The road to Cerebras’ public market debut has been long and windy. The company first filed its S-1 in September 2024, revealing that G42, a United Arab Emirates tech conglomerate, accounted for 87% of revenue for the first half of that year. The process hit a snag after G42 investment drew the scrutiny of CFIUS, the government committee that reviews foreign investment in the U.S., which then opened an investigation over national security concerns. The company reportedly canceled its roadshow and postponed the IPO. After months of uncertainty, Cerebras eventually passed CFIUS clearance in March 2025.
But instead of immediately resuming its path to an IPO, the company instead turned to private markets to build its war chest. Last September, it raised $1.1 billion at an $8.1 billion valuation from backers including Fidelity Management, Valor Equity Partners and Benchmark. Then in February, it hauled in another $1 billion, led by Tiger Global, ballooning its valuation to $23 billion. Then last month, Cerebras filed a new S-1, reporting revenue of $510 million in 2025, up nearly 76% from the year before.
The son of biology and psychology professors at Stanford, Feldman, 56, was literally raised on the world famous campus. “When you grow up on a university, you're pretty clear on what brilliance looks like,” he says. “The guy two doors down the road had two Nobel Prizes, and all we knew was that his wife gave out full-sized candy bars on Halloween.” He went on to attend Stanford himself, first as an undergrad in 1987 studying economics and political science, then as an MBA. In 2007, he cofounded a server company called SeaMicro, which sold to AMD in 2012 for $355 million. After two years at the chip giant, he left and cofounded Cerebras in 2016.

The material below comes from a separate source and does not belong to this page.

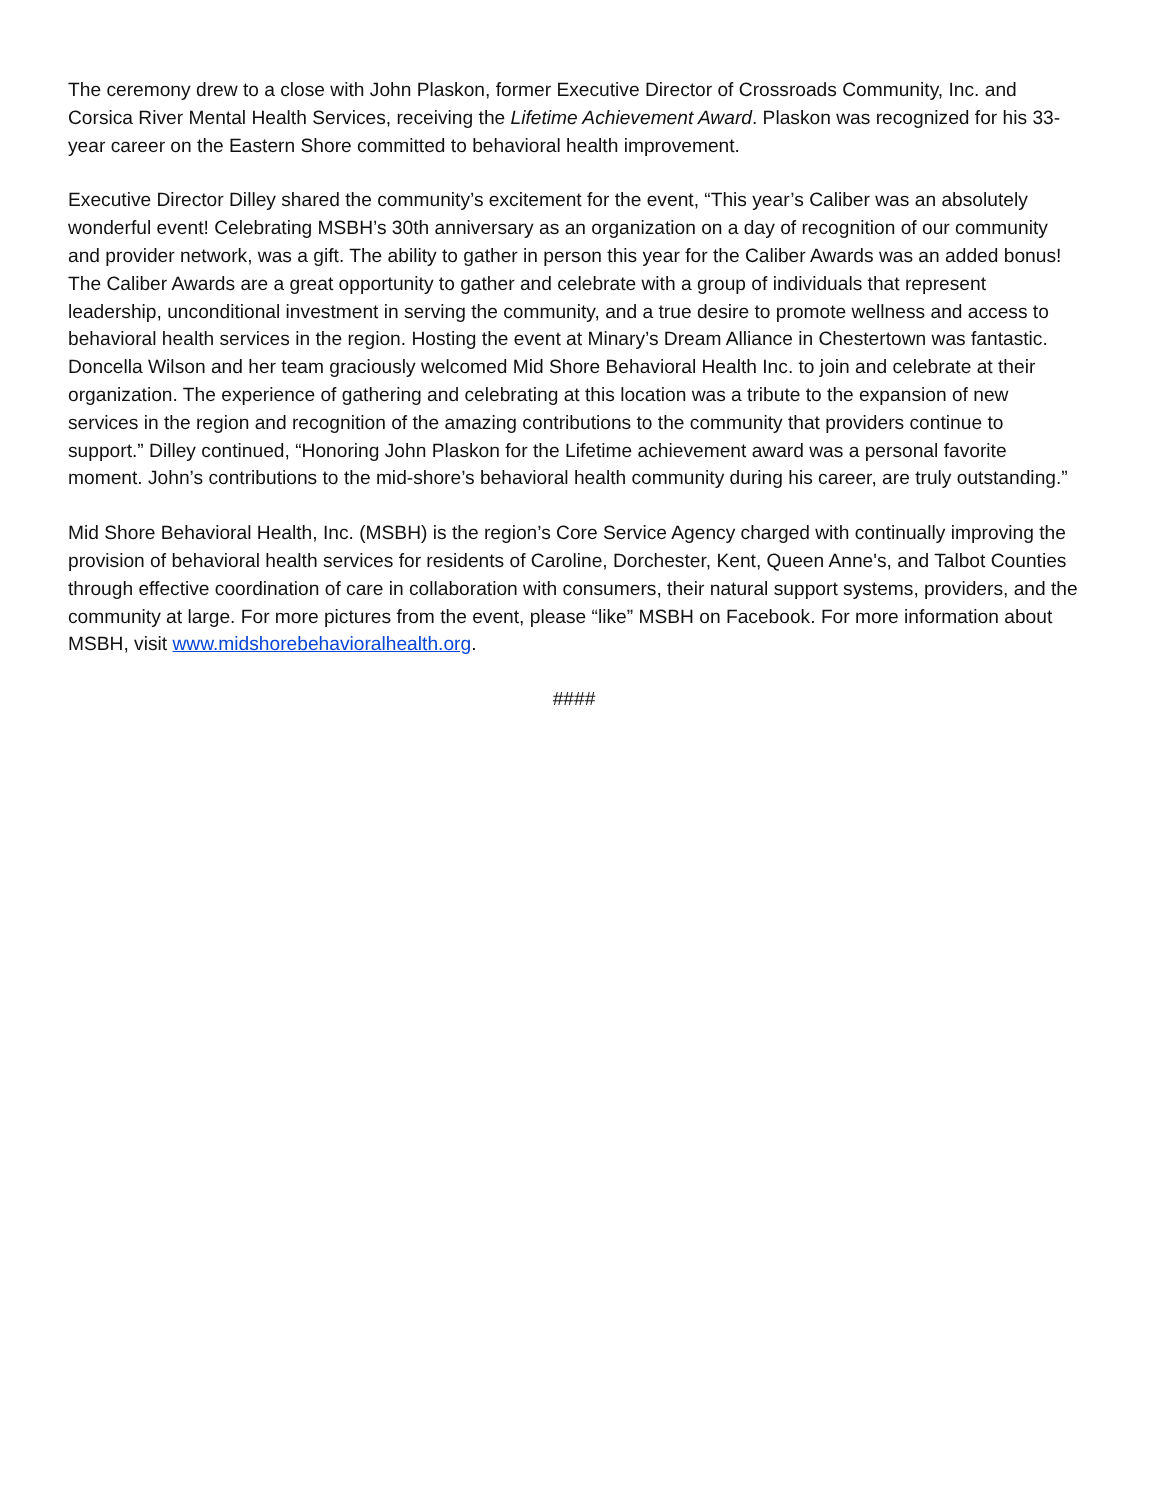The ceremony drew to a close with John Plaskon, former Executive Director of Crossroads Community, Inc. and Corsica River Mental Health Services, receiving the Lifetime Achievement Award. Plaskon was recognized for his 33-year career on the Eastern Shore committed to behavioral health improvement.
Executive Director Dilley shared the community’s excitement for the event, “This year’s Caliber was an absolutely wonderful event! Celebrating MSBH’s 30th anniversary as an organization on a day of recognition of our community and provider network, was a gift. The ability to gather in person this year for the Caliber Awards was an added bonus! The Caliber Awards are a great opportunity to gather and celebrate with a group of individuals that represent leadership, unconditional investment in serving the community, and a true desire to promote wellness and access to behavioral health services in the region. Hosting the event at Minary’s Dream Alliance in Chestertown was fantastic. Doncella Wilson and her team graciously welcomed Mid Shore Behavioral Health Inc. to join and celebrate at their organization. The experience of gathering and celebrating at this location was a tribute to the expansion of new services in the region and recognition of the amazing contributions to the community that providers continue to support.” Dilley continued, “Honoring John Plaskon for the Lifetime achievement award was a personal favorite moment. John’s contributions to the mid-shore’s behavioral health community during his career, are truly outstanding.”
Mid Shore Behavioral Health, Inc. (MSBH) is the region’s Core Service Agency charged with continually improving the provision of behavioral health services for residents of Caroline, Dorchester, Kent, Queen Anne's, and Talbot Counties through effective coordination of care in collaboration with consumers, their natural support systems, providers, and the community at large. For more pictures from the event, please “like” MSBH on Facebook. For more information about MSBH, visit www.midshorebehavioralhealth.org.
####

For Cerebras, the hope is that the seemingly insatiable thirst for compute from big labs will propel its business forward. Google has earmarked up to $190 billion for compute this year, more than double the $90 billion it spent in 2025. Meta said it plans to spend up to $145 billion. Project Stargate, an effort by OpenAI, SoftBank, Oracle and others to build a planned $500 billion worth of AI infrastructure, has been a marquee tech initiative to kick off President Trump’s second term, though some progress on the effort has reportedly stalled. All told, big tech could pour an estimated $500 billion into AI data centers and chips this year alone, according to a report by Goldman Sachs.
Cerebras is just one of several next-gen chip companies on the market, but it’s the first of its ilk to go public. Groq, started by former engineers who worked on Google’s TPU chips, sold to Nvidia last Christmas for $20 billion, becoming a key part of the chip giant’s inference strategy. SambaNova, another competitor, was reported to be in acquisition talks with Intel in December, before changing course and raising investment from the chipmaker and others in February at a $5.1 billion valuation.
Meanwhile, Cerebras has bolstered its market position further ahead of its IPO with a handful of high-profile deals. In January, OpenAI agreed to buy up to 750 megawatts of compute from Cerebras over three years in a deal valued at more than $20 billion. Cerebras also partnered with Amazon in March to bring its chips to the ecommerce giant’s AWS data centers.
Now as a public company, Cerebras is starting a new chapter. Last year, as the company was mired in its CFIUS drama, Feldman discussed his biggest concern as the company continued to grow. “I think the incentives in large companies are not to do pioneering innovation. The cost of failure, they believe, is very high,” he said. “We want massive return and massive and big risk. That's what we're looking for.”